* CONSEGNA
Modifica tutte le righe sostituendo "median" con "average" e lasciando invariato il resto. Non includere le immagini nella risposta.

* CONTENUTO DEL DATASET
════════════════════
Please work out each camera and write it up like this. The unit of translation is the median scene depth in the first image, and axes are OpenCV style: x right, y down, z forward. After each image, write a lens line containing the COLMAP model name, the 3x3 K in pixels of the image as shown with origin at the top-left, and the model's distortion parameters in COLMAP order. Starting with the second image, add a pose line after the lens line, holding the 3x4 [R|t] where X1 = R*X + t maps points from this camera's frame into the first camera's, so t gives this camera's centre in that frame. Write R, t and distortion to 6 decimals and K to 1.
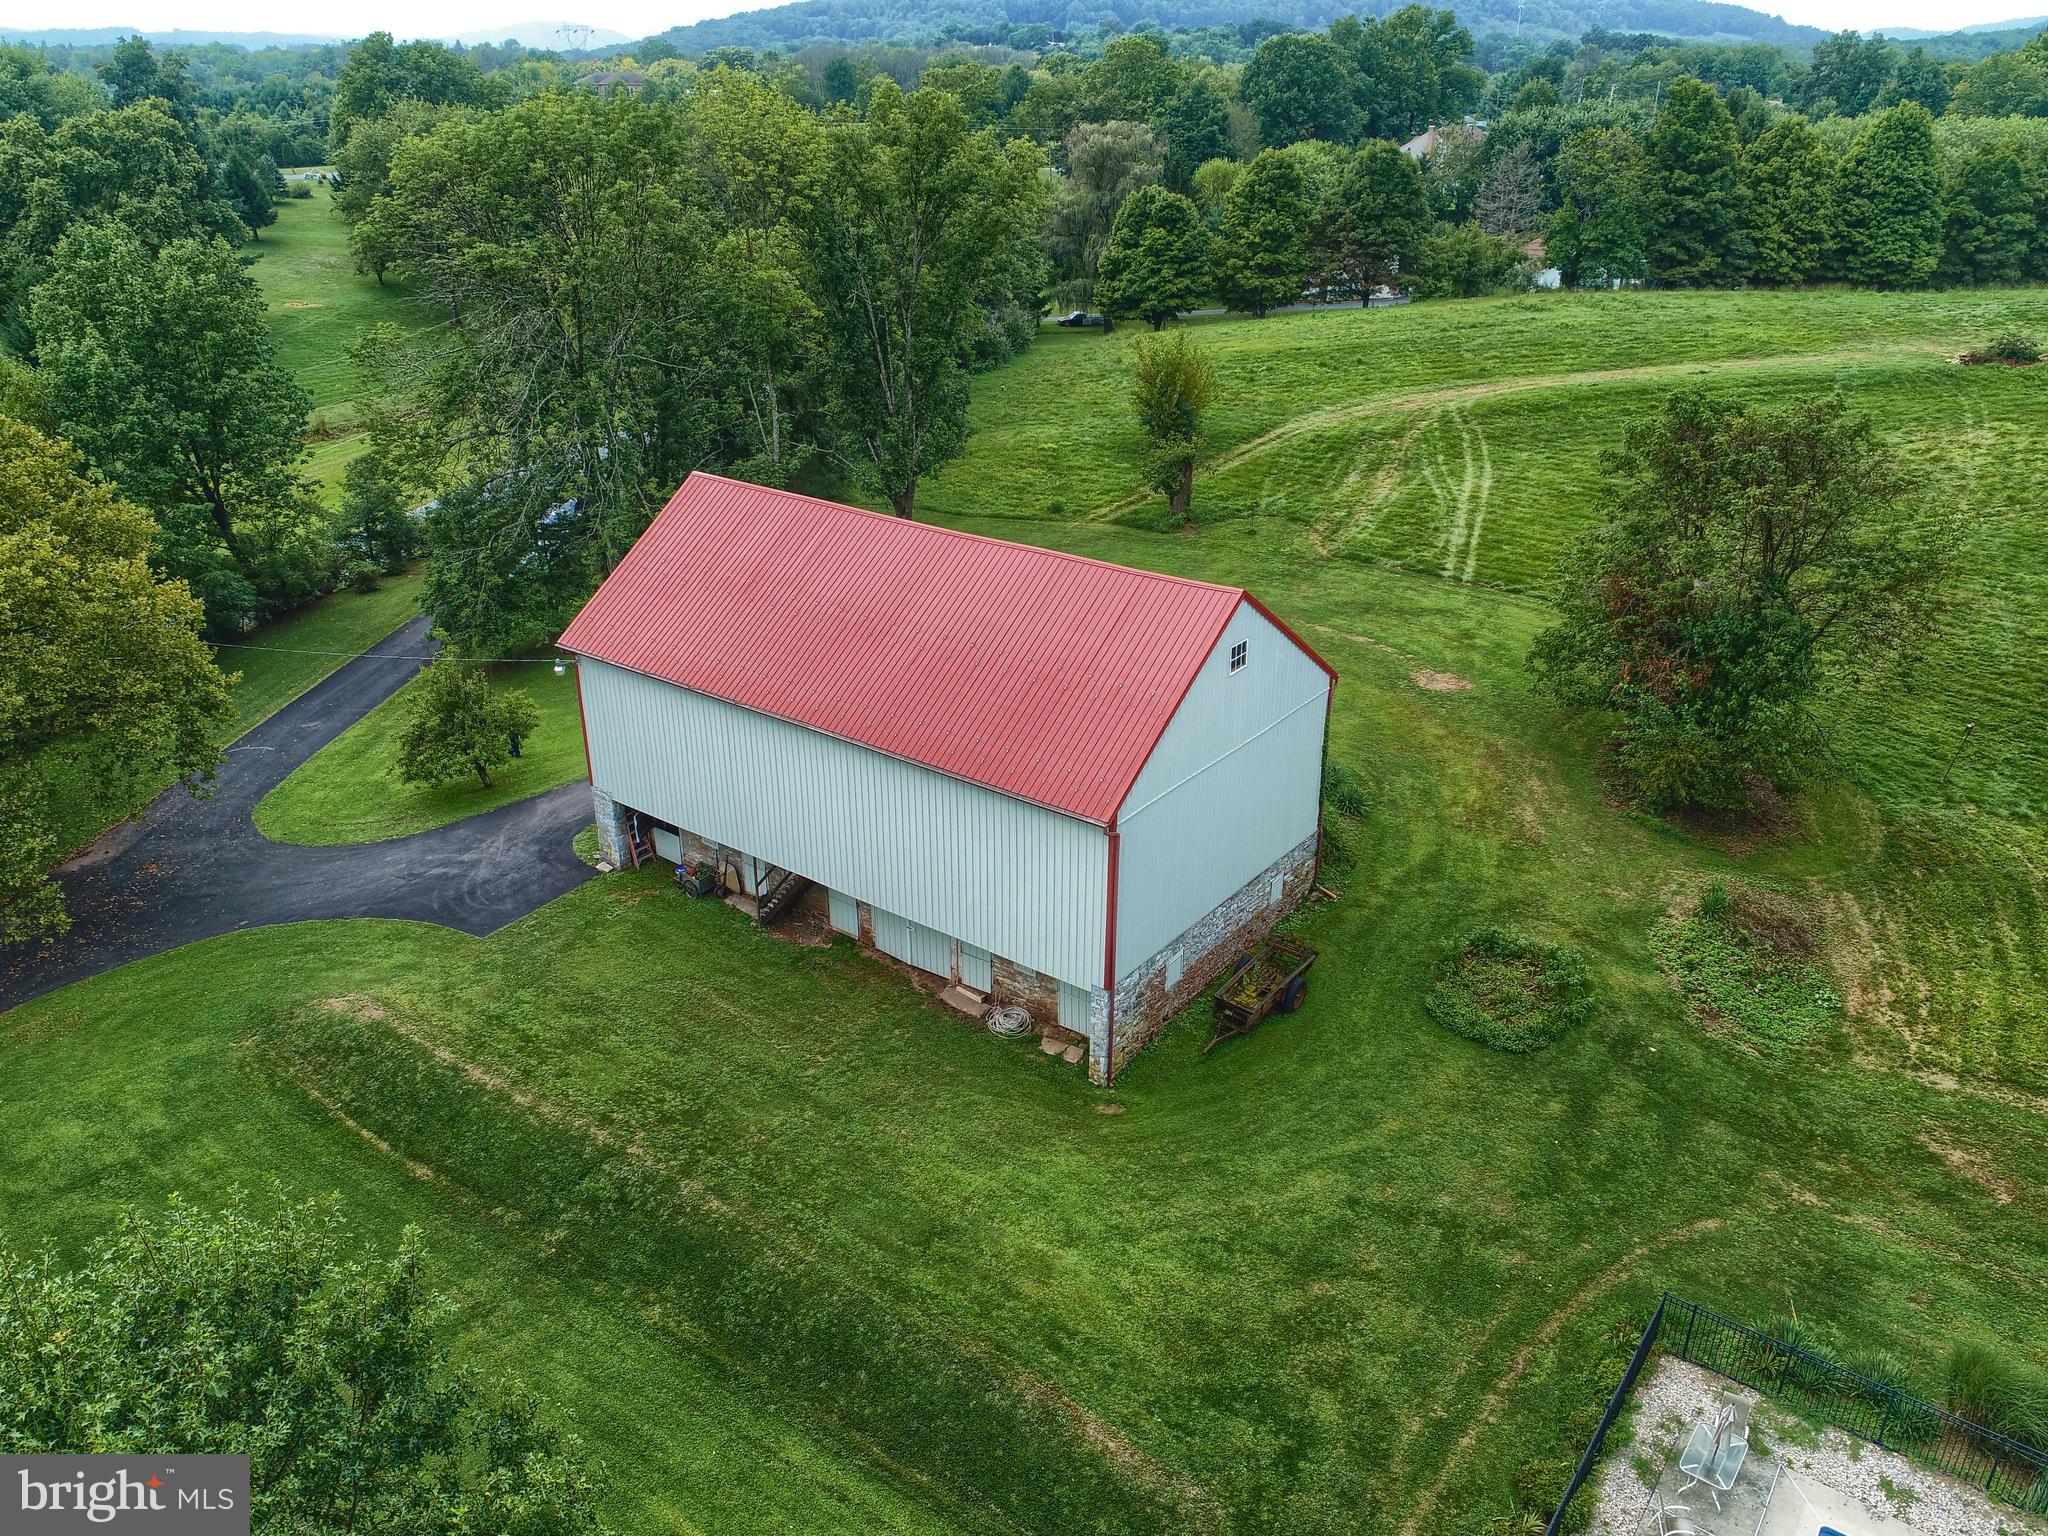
lens RADIAL K [[1565.0, 0, 1024.0], [0, 1565.0, 768.0], [0, 0, 1]] dist [-0.001720, 0.004153]
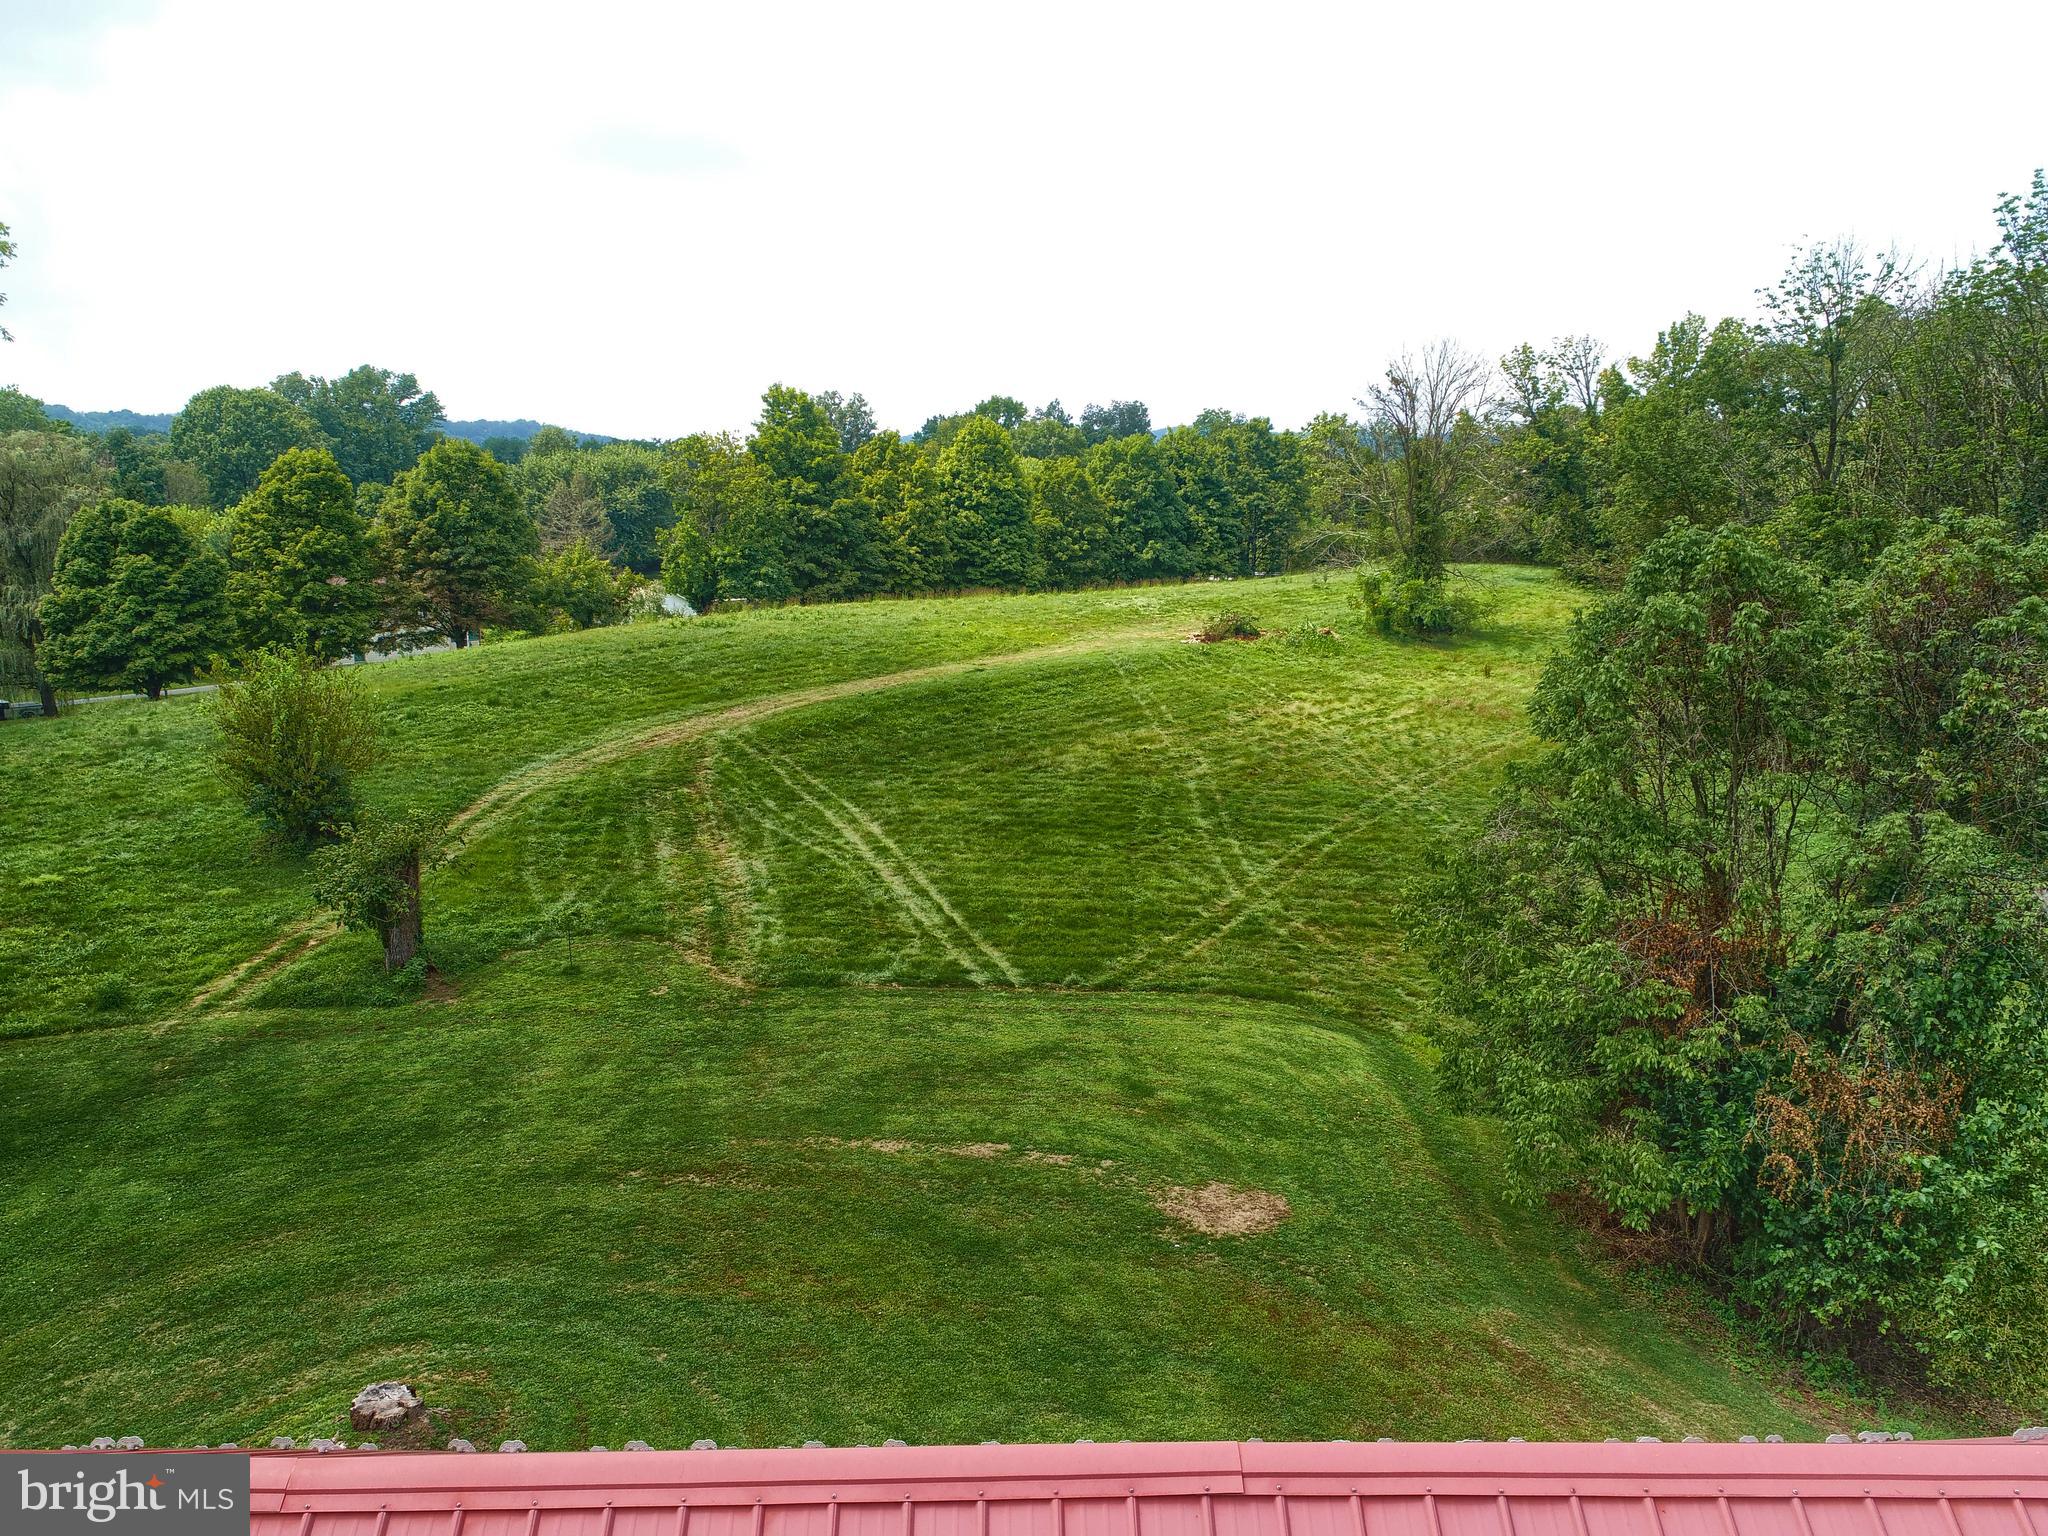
lens RADIAL K [[1565.0, 0, 1024.0], [0, 1565.0, 768.0], [0, 0, 1]] dist [-0.001720, 0.004153]
pose [[0.796606, -0.108196, 0.594737, -0.020126], [0.250021, 0.954728, -0.161198, -0.054649], [-0.550371, 0.277108, 0.787593, 0.286969]]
════════════════════
* LA TUA RISPOSTA
Please work out each camera and write it up like this. The unit of translation is the average scene depth in the first image, and axes are OpenCV style: x right, y down, z forward. After each image, write a lens line containing the COLMAP model name, the 3x3 K in pixels of the image as shown with origin at the top-left, and the model's distortion parameters in COLMAP order. Starting with the second image, add a pose line after the lens line, holding the 3x4 [R|t] where X1 = R*X + t maps points from this camera's frame into the first camera's, so t gives this camera's centre in that frame. Write R, t and distortion to 6 decimals and K to 1.
lens RADIAL K [[1565.0, 0, 1024.0], [0, 1565.0, 768.0], [0, 0, 1]] dist [-0.001720, 0.004153]
lens RADIAL K [[1565.0, 0, 1024.0], [0, 1565.0, 768.0], [0, 0, 1]] dist [-0.001720, 0.004153]
pose [[0.796606, -0.108196, 0.594737, -0.020126], [0.250021, 0.954728, -0.161198, -0.054649], [-0.550371, 0.277108, 0.787593, 0.286969]]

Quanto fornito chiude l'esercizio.